Certamente, a composição mais comovente já feita por Mozart não é Brilha Brilha Estrelinha, mas a canção foi suficiente para fazer Letícia Jariy da Rosa cair no choro durante a sua primeira aula de violino, em fevereiro deste ano. Copiando o posicionamento dos dedos e os movimentos com o arco feitos pela professora, a gerente de produtos conseguiu fazer soar suas primeiras notas no instrumento de cordas e, quando terminou, não conseguiu segurar o pranto. Isso porque tocar violino representa não só a realização de um sonho, como também serve de atestado: “aqui, venci na vida”.
O amor pelo instrumento despertou quando era criança, ouvindo concertos na TV e na fita cassete, acompanhada do pai, e vendo violinistas tocando na igreja. Como a família era humilde, não havia como a menina fazer aulas. A situação financeira ficou ainda mais difícil quando o pai faleceu e Letícia, já adolescente, precisou morar com outras pessoas.
Um emprego de secretária aos 18 anos chegou a parecer a solução para que pudesse, enfim, viver a experiência. A decepção, no entanto, foi grande quando descobriu que o hobbie ainda era caro demais:
— Lembro de pensar: “Nossa, agora tenho dinheiro, talvez finalmente possa aprender”. Até que liguei para uma escola e vi que só a aula custava metade do salário mínimo que eu ganhava na época. Não tinha condição — conta.
A vida começou a mudar para melhor quando uma boa pontuação no Exame Nacional do Ensino Médio (Enem) lhe garantiu uma bolsa integral na PUCRS.

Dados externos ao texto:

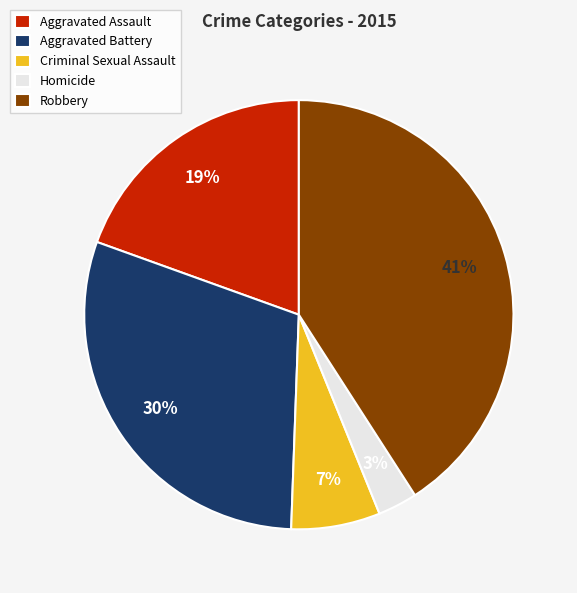

Which slice is the smallest?

Homicide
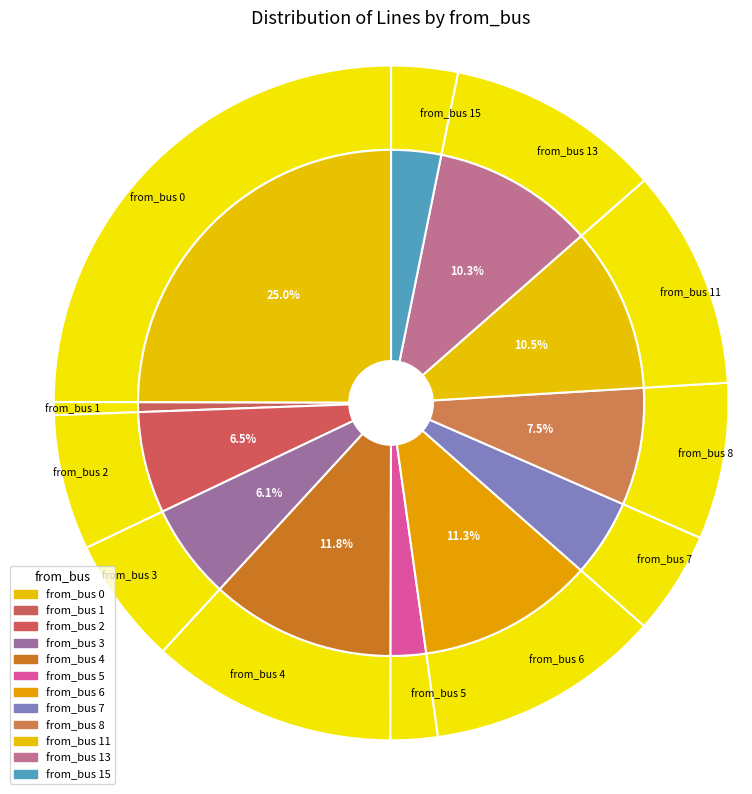

To the nearest percent, what portion does bus_3 represent?

6%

Formou-se em Sistemas da Informação e entrou para o frutífero mercado da tecnologia. Letícia também se casou e relata que seu marido é seu grande parceiro na construção de uma vida mais feliz e próspera. Foi ele, inclusive, quem a incentivou a fazer a matrícula na escola Guitarríssima, em Porto Alegre, este ano.
— Fiquei tão emocionada na minha primeira aula, pois nunca pensei que conseguiria realizar um sonho assim. Na minha infância, tínhamos uma vida muito humilde, dependendo literalmente da ajuda de outras pessoas para comer. Nunca imaginei que iria parar de passar necessidade, ter uma vida confortável. Hoje, levo minha mãe para fazer as unhas, almoçar fora e posso fazer coisas por mim também, mesmo coisas que pareciam pertencer a um mundo distante do meu — afirma Letícia, emocionada.

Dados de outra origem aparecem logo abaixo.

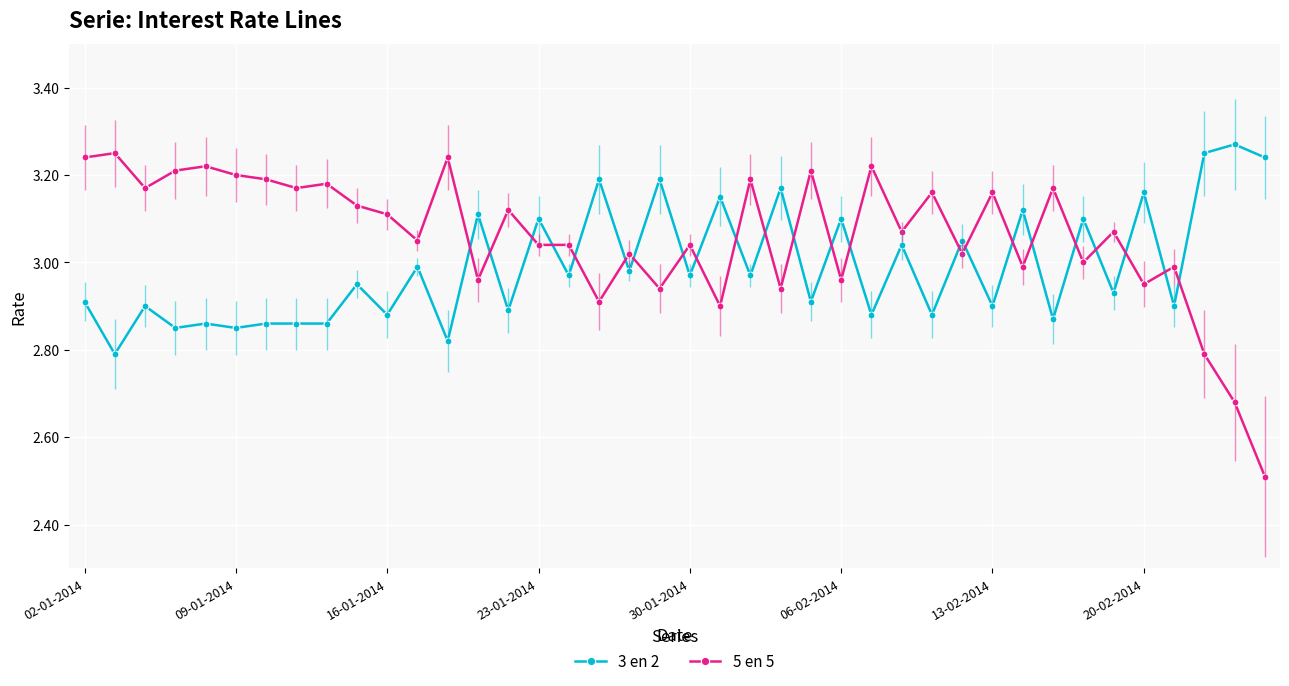

After their last crossing, which series has the higher values: 3 en 2 or 5 en 5?

3 en 2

Quem já tentou sabe: começar a aprender sobre um instrumento na fase adulta é muito mais difícil do que na infância e na adolescência. Letícia se queixa de ter menos flexibilidade e coordenação motora nas mãos do que os alunos mais jovens, sem contar que, do posicionamento do braço que segura o arco até a leitura das partituras, tudo é novidade para ela, exigindo esforço físico e mental.
Além disso, na cabeça de um adulto, há preocupações com questões do trabalho, da casa e da família disputando espaço com os compassos e as claves de sol. Para tentar compensar essas dificuldades, Letícia relata que é preciso estudar em casa e ter uma dose saudável de “cara de pau”.
Em menos de um ano praticando, já se desafiou a participar de duas apresentações da escola e fez bonito no palco com músicas de compositores como Ed Sheeran e Roy Orbison.
— Não é fácil, sai totalmente da minha zona de conforto. Meu cérebro frita nas aulas, mas fico muito orgulhosa de mim. Sei que um ano é pouco e que o aprendizado até aqui foi como navalhadas numa floresta tropical. Tenho anos de estudo pela frente, mas sabe por que continuo a fazer aulas? Porque meu sonho master é conseguir tocar As Quatro Estações de Vivaldi inteirinha. Todos os 40 minutos de música — diverte-se a musicista, e conclui: — Esse instrumento me impulsiona para o desconhecido. Se estou estudando violino, acho que posso fazer qualquer coisa na vida — pondera ela.